## EXERCISE DETAILS
Below is some data. Retype exactly the lines starting at the one with "left ear: (173, 163)" and ending at the one with "right hip: (144, 282)".

## TASK MATERIAL

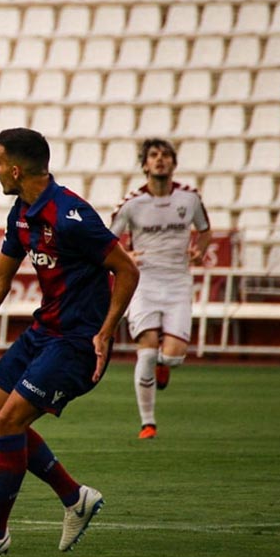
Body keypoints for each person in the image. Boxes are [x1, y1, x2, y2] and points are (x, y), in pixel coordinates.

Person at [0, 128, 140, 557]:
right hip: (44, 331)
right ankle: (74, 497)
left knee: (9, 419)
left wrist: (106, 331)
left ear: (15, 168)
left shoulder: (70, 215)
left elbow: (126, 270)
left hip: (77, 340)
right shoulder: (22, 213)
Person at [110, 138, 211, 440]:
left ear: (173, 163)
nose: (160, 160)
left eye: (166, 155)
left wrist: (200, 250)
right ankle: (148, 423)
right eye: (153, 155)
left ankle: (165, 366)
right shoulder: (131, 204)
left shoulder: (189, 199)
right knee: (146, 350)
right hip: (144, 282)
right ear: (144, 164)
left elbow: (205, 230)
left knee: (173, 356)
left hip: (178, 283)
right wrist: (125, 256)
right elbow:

## RESPONSE TO THIS TASK
left ear: (173, 163)
nose: (160, 160)
left eye: (166, 155)
left wrist: (200, 250)
right ankle: (148, 423)
right eye: (153, 155)
left ankle: (165, 366)
right shoulder: (131, 204)
left shoulder: (189, 199)
right knee: (146, 350)
right hip: (144, 282)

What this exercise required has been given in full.